Libya's central bank governor has surfaced to confirm he has been in Istanbul, but did not reveal whether he remained loyal to Muammar Gaddafi or was siding with the opposition, the Financial Times reported.
The Libyan government said on Tuesday that Finance Minister Abdulhafid Zlitni had taken over temporarily as head of the central bank because Governor Farhat Omar Bengdara was abroad.
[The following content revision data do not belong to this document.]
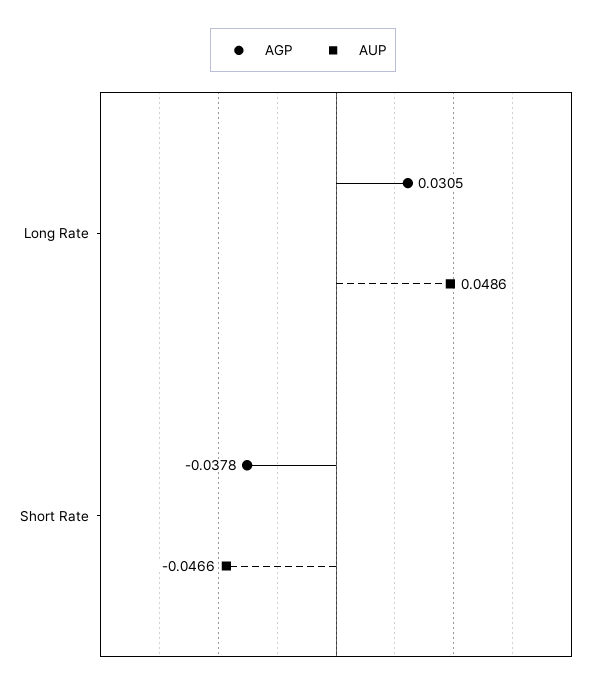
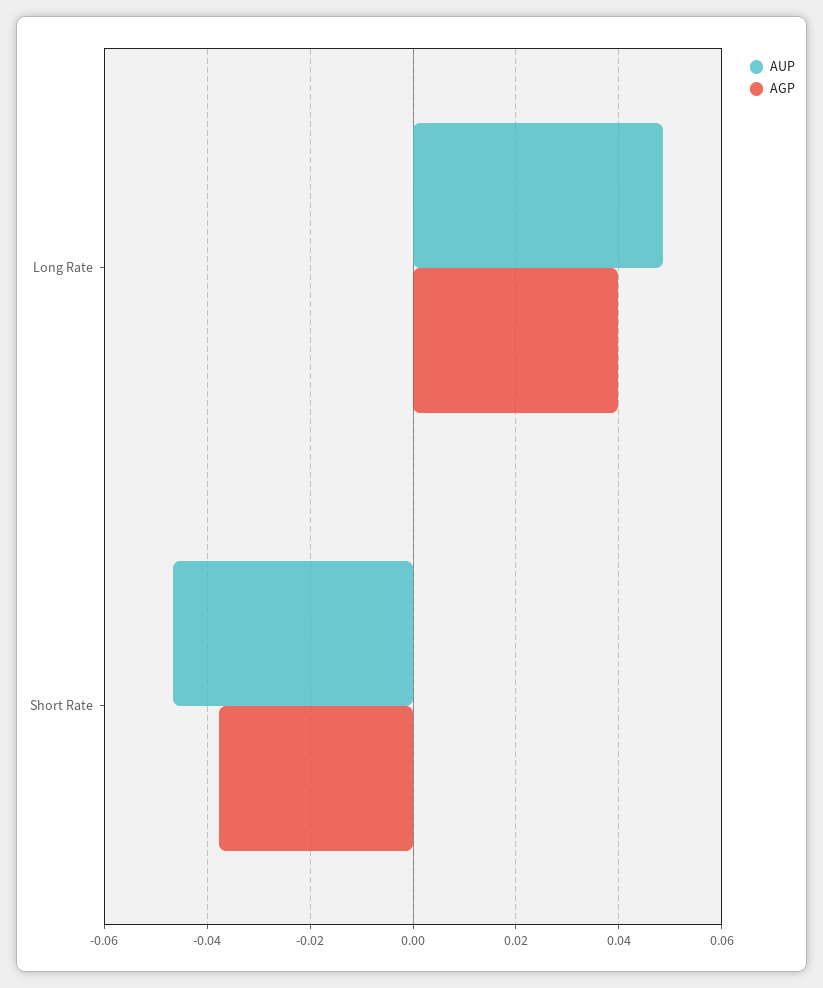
  {
    "AGP": {
-     "Long Rate": 0.0305,
+     "Long Rate": 0.04,
      "Short Rate": -0.0378
    },
    "AUP": {
      "Long Rate": 0.0486,
      "Short Rate": -0.0466
    }
  }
Bengdara's whereabouts had been unclear for the past two weeks.
The FT's website said Bengdara, whom it described as "the man who holds the keys to the Gaddafi regime's finances", had contacted the paper by email late on Tuesday to say that he had been informed of the move and that he had been in Turkey.
But he insisted that he was doing his job and was abroad because it was easier to conduct business there than in Tripoli, the FT said.
He said he would resign after the current crisis, adding that he had been working over the past two weeks to explain the central bank's position and clarify the effect of the international effort to freeze Libyan assets, the FT said.
Unicredit said a week ago that it had restored contact after a week with Bengdara, who is vice chairman of Italy's top bank in which the Libyan central bank has a stake of nearly 5 percent.
The FT said international bankers and opposition figures have been scrambling to locate Bengdara and decipher his loyalties because they assume he is one of the few officials with the authority to move funds.
The paper said Bengdara's family comes from Benghazi, the eastern city at the centre of the rebellion against Gaddafi, but added that opposition figures abroad considered him too closely tied to the regime.